Stored dataset items

•••

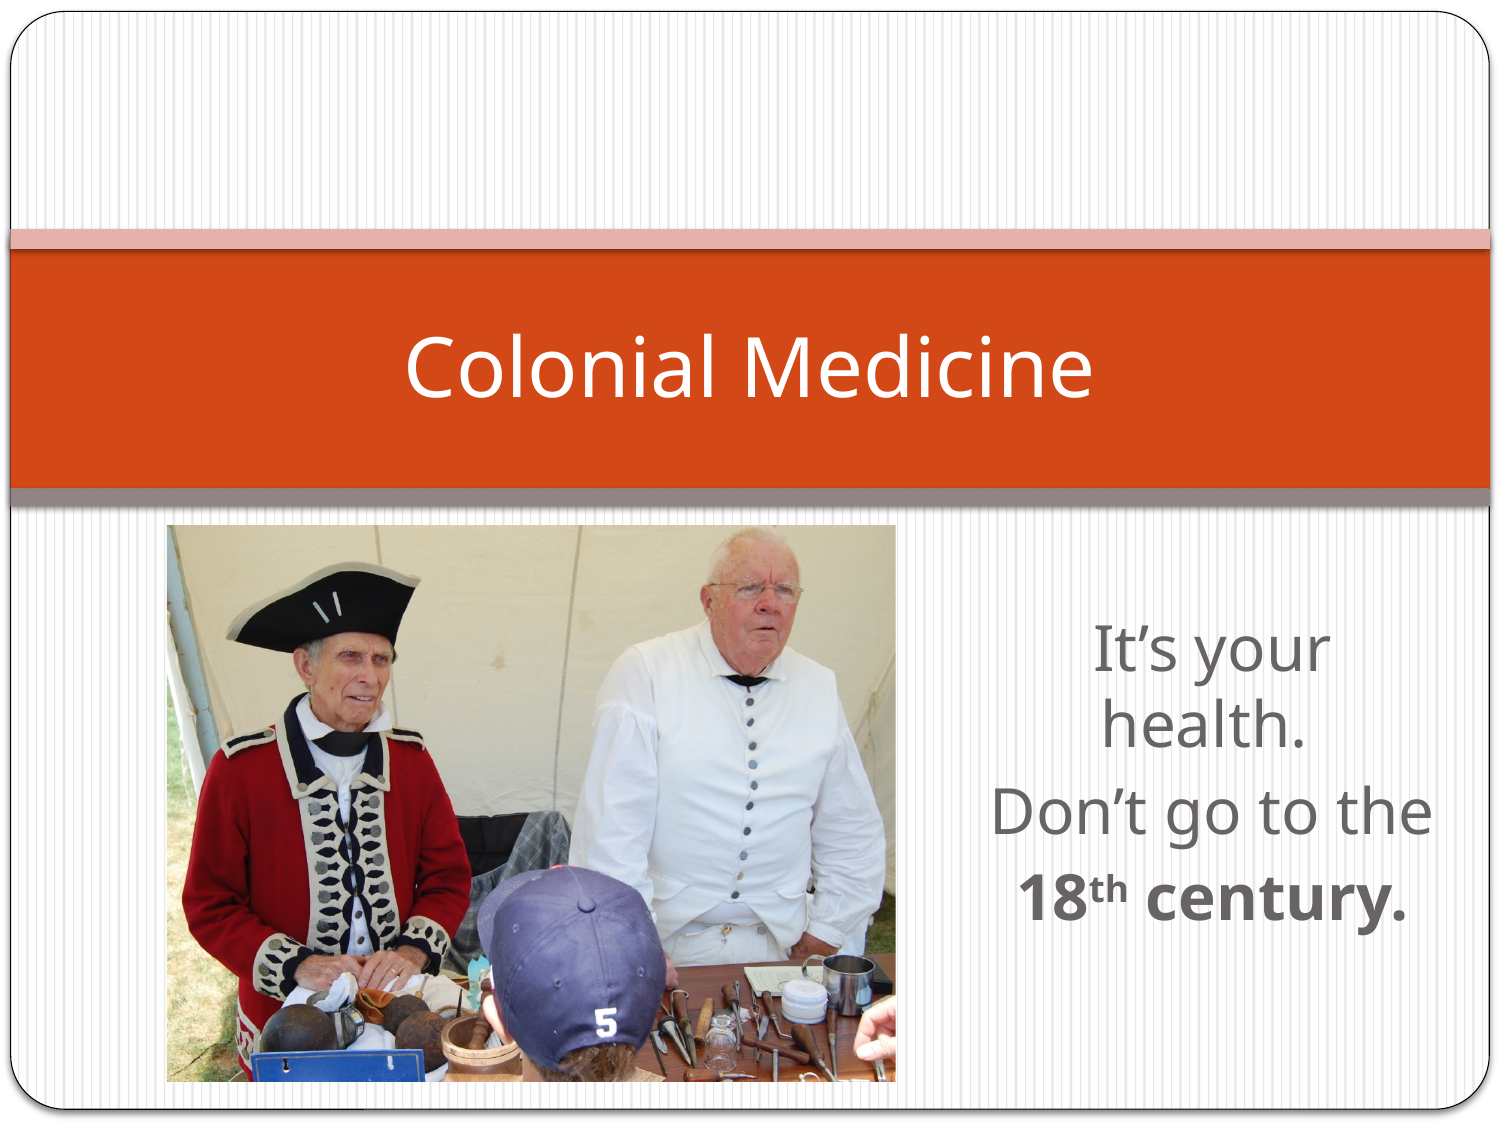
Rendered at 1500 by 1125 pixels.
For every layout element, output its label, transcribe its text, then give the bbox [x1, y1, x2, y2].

subtitle It’s your health. Don’t go to the 18th century. [975, 600, 1450, 950]
picture [166, 524, 896, 1083]
title Colonial Medicine [75, 247, 1425, 489]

•••

§ **Problem**
Return the records above exactly, without the pictures.

§ **Task solution**
Rendered at 1500 by 1125 pixels.
For every layout element, output its label, transcribe its text, then give the bbox [x1, y1, x2, y2].

subtitle It’s your health. Don’t go to the 18th century. [975, 600, 1450, 950]
picture [166, 524, 896, 1083]
title Colonial Medicine [75, 247, 1425, 489]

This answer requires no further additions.